▸ THE REQUEST
Count the lines in the records below that contain the word "building". Reply with that number only.

▸ RECORDS PROVIDED
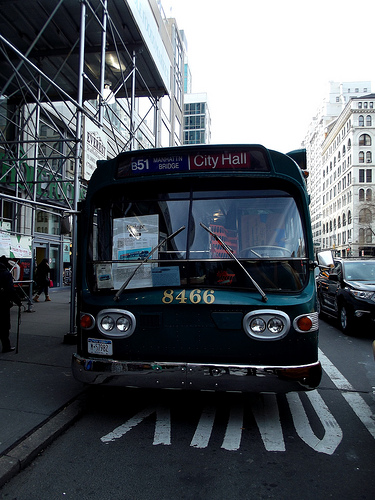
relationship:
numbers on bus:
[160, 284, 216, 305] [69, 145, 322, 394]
==
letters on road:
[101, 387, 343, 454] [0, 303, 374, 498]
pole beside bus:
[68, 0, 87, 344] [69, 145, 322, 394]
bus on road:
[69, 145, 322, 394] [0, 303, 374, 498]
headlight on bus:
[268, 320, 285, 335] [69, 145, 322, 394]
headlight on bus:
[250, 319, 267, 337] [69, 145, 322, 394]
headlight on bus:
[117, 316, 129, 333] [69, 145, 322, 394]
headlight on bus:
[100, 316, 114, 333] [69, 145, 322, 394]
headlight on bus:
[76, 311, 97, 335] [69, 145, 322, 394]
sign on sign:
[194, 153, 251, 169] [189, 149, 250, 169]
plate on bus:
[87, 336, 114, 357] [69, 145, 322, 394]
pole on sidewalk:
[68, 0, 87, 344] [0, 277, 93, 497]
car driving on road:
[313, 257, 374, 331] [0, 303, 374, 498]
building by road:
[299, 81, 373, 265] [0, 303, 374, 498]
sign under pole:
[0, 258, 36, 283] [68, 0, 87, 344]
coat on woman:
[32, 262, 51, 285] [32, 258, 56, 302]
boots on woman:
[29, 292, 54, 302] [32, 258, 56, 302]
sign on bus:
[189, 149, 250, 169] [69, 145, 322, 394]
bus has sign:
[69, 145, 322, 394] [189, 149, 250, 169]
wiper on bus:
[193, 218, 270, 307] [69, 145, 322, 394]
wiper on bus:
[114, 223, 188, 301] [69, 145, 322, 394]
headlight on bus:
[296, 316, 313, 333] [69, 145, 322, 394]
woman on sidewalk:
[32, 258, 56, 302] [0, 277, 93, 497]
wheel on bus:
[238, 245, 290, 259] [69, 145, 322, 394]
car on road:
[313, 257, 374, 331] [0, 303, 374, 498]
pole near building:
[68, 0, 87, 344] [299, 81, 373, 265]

▸ SOLUTION
2